# Data Loading and Joining in Databricks

This notebook demonstrates how to load data from different tables in Databricks and perform joins to create a fact table.

## Steps

1. **Load Orders Data**  
   Load the orders data from the silver layer.

2. **Load Dimension Tables**  
   Load customer and product dimension tables from the gold layer.

3. **Join DataFrames**  
   Join the orders data with the customer and product dimensions to create a fact table.


In [0]:
df = spark.sql("select * from databricks_catalog.silver.orders_silver")

df.display()

In [0]:
df_dim_cus = spark.sql("select DimCustomerKey, customer_id as dim_customer_id from databricks_catalog.gold.dimcustomers")

df_dim_pro = spark.sql("select product_id as dim_product_id from databricks_catalog.gold.dim_products")


In [0]:

df_fact = df.join(df_dim_cus, df['customer_id'] == df_dim_cus['dim_customer_id'], 'left').join(df_dim_pro, df['product_id'] == df_dim_pro['dim_product_id'], 'left')

display(df_fact)

Study material:
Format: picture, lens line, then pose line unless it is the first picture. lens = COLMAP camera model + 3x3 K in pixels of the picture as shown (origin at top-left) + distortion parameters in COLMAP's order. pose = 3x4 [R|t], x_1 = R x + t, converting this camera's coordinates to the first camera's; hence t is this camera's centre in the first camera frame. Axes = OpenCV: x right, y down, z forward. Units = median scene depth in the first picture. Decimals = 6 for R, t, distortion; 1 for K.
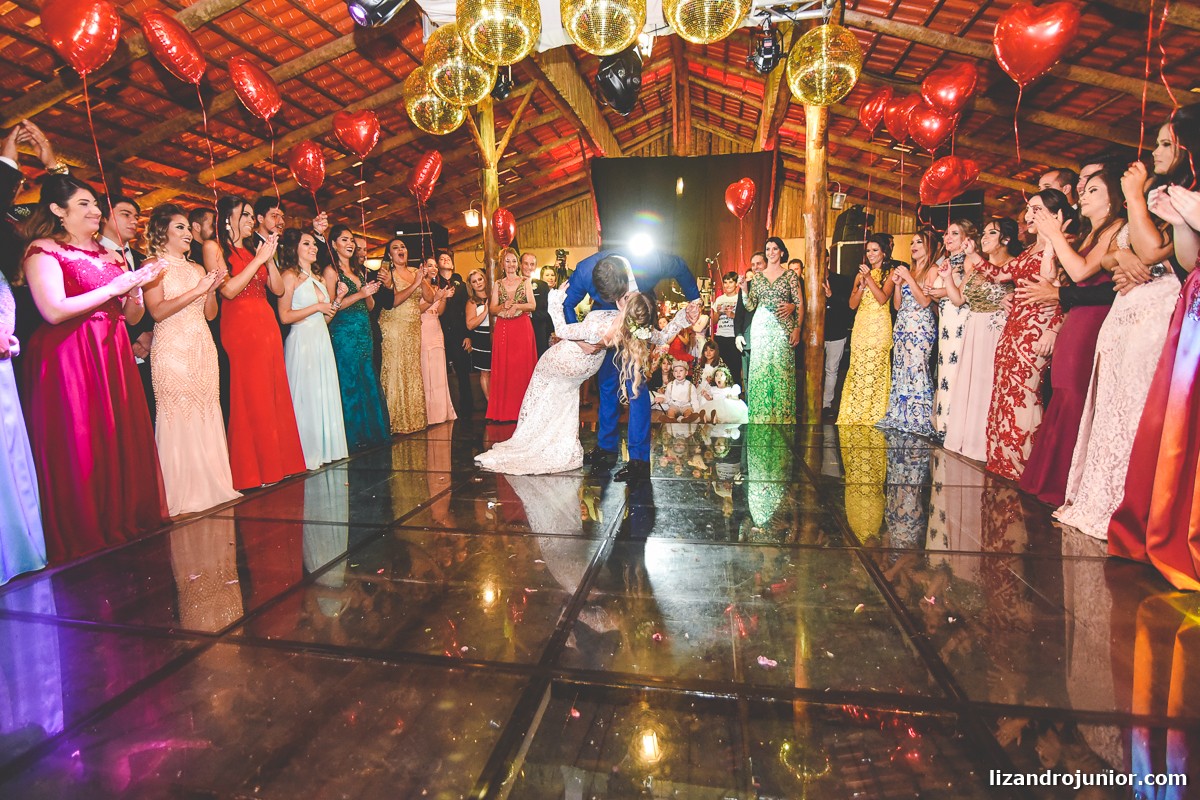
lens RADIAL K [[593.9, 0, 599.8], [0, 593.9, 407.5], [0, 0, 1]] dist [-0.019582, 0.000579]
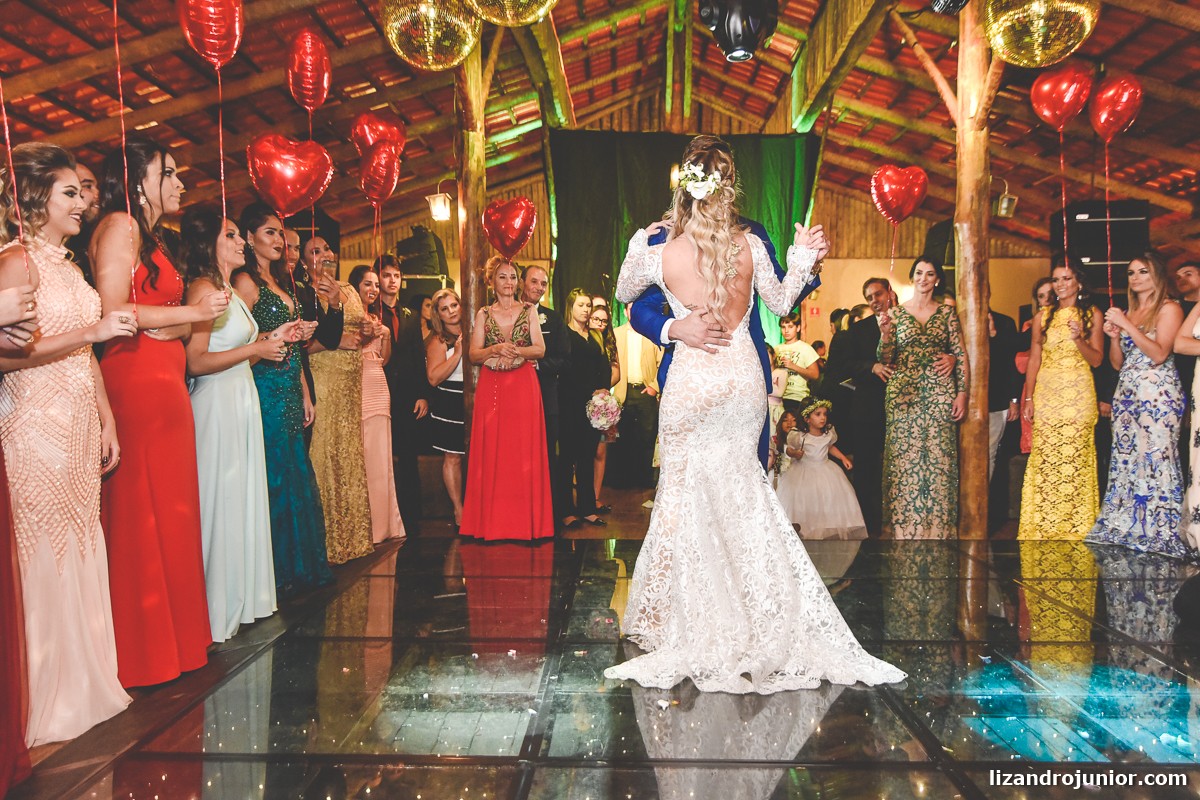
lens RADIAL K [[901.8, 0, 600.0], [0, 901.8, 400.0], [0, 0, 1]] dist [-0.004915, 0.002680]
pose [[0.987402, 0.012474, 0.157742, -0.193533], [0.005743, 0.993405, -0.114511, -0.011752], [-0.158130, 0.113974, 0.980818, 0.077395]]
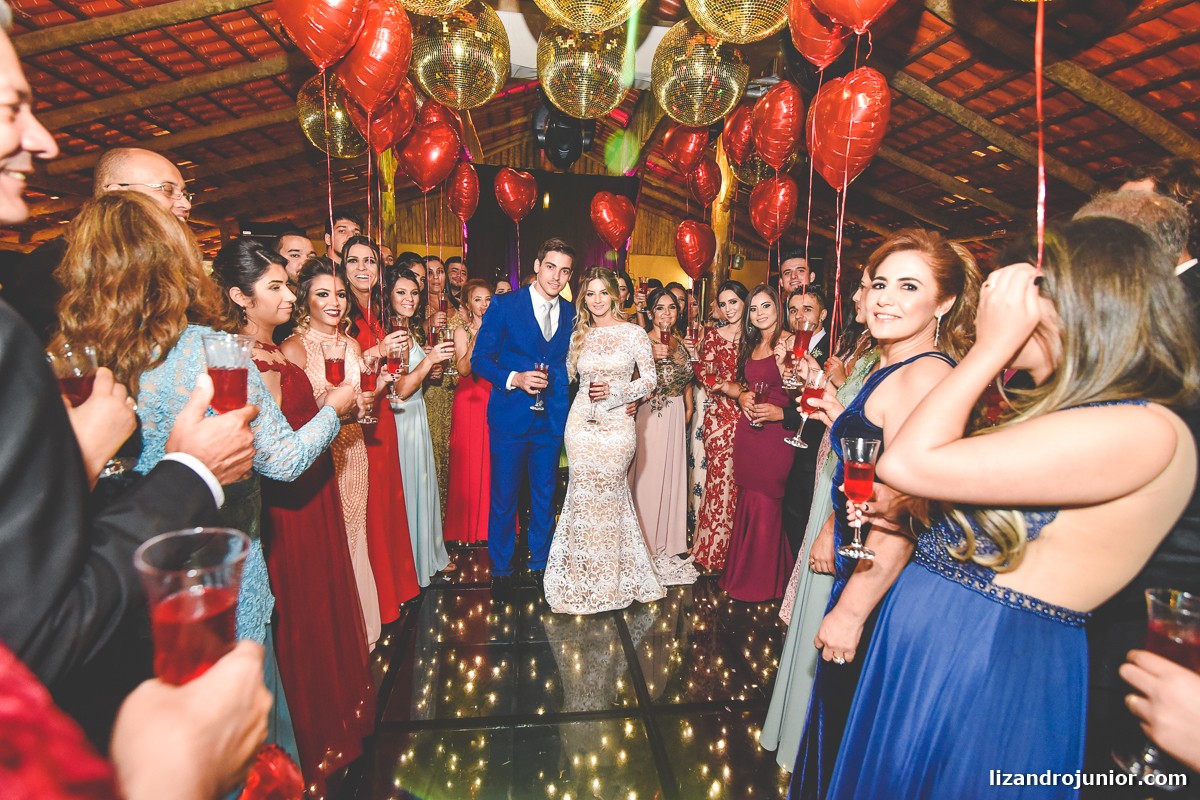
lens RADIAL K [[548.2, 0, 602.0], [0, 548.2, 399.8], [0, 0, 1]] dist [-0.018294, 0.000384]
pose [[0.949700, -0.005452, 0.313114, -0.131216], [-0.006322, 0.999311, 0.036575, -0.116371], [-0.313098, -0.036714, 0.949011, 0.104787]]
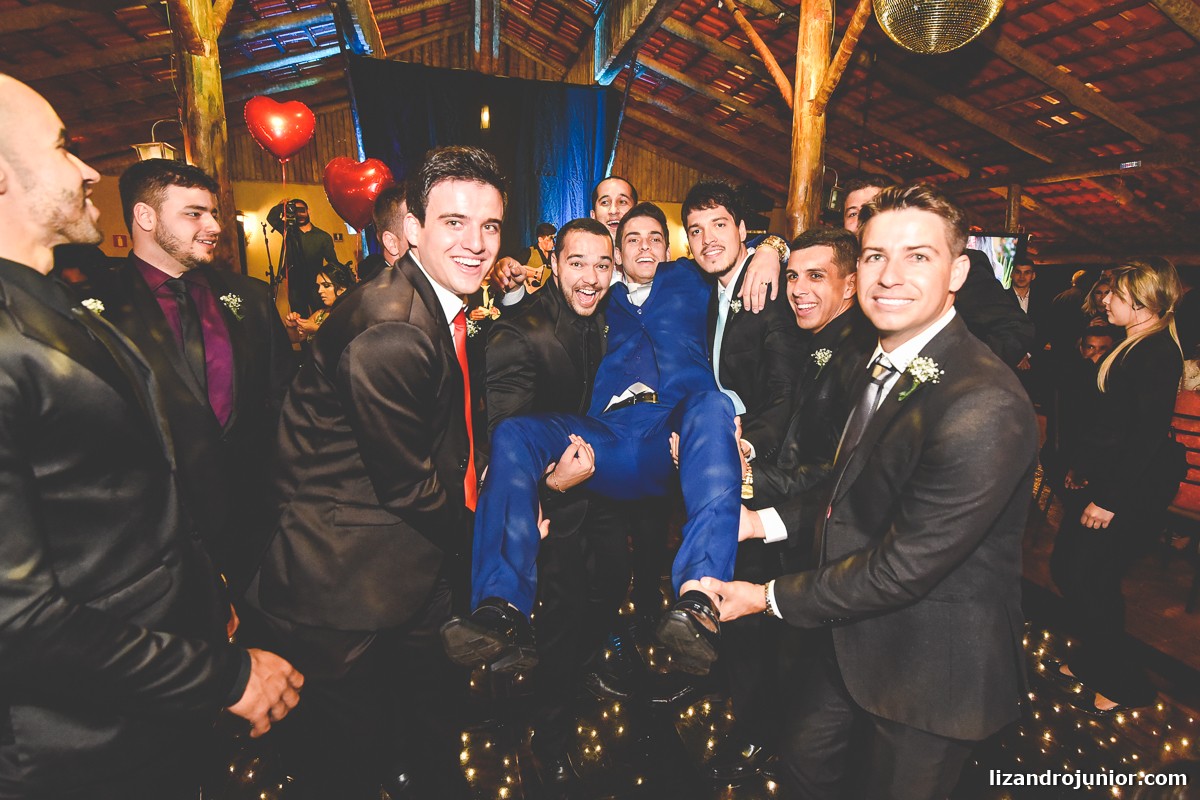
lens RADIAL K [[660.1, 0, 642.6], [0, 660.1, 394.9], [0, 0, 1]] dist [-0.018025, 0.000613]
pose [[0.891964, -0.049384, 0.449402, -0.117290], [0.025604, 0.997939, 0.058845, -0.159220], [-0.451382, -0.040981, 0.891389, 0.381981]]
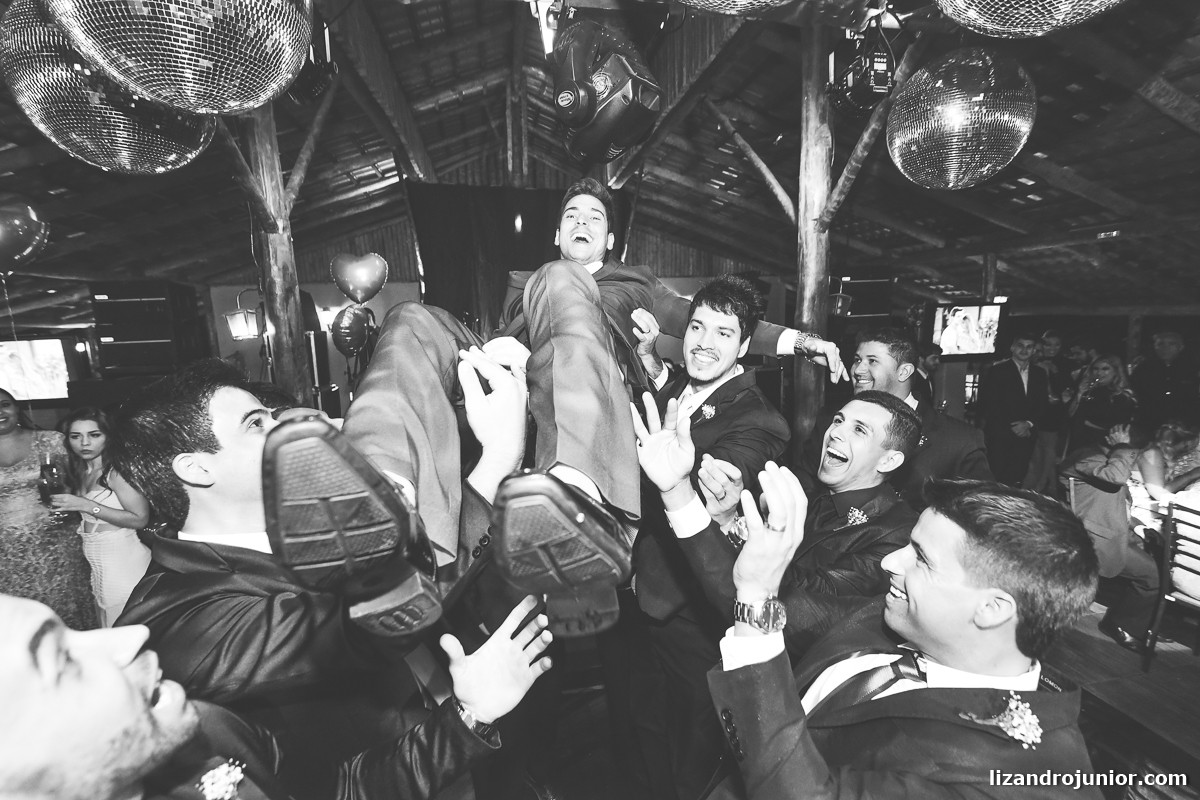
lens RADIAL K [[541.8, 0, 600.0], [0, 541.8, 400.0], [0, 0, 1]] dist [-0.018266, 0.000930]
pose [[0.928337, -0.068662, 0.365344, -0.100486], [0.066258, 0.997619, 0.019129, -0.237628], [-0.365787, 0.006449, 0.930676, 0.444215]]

Explore the material:
a) In the Databricks notebook, which layer are the customer and product dimension tables loaded from?
b) Extend the Databricks notebook with the next part that follows its final cell.

Answers for each item:
a) The gold layer.

b)
In [0]:
from delta.tables import DeltaTable

In [0]:
if spark.catalog.tableExists("databricks_catalog.gold.gold_orders"):
    dlt_obj = DeltaTable.forName(spark, "databricks_catalog.gold.gold_orders")

    dlt_obj.alias("t").merge(
        df_fact.alias("s"),
        "t.order_id = s.order_id AND t.DimCustomerKey = s.DimCustomerKey AND t.dim_customer_id = s.dim_customer_id AND t.dim_product_id = s.dim_product_id" )\
            .whenMatchedUpdateAll()\
                .whenNotMatchedInsertAll()\
                    .execute()
else:
    df_fact.write.format("delta")\
        .option("path","abfss://gold@azuresadatalake.dfs.core.windows.net/FactOrders")\
        .saveAsTable("databricks_catalog.gold.gold_orders")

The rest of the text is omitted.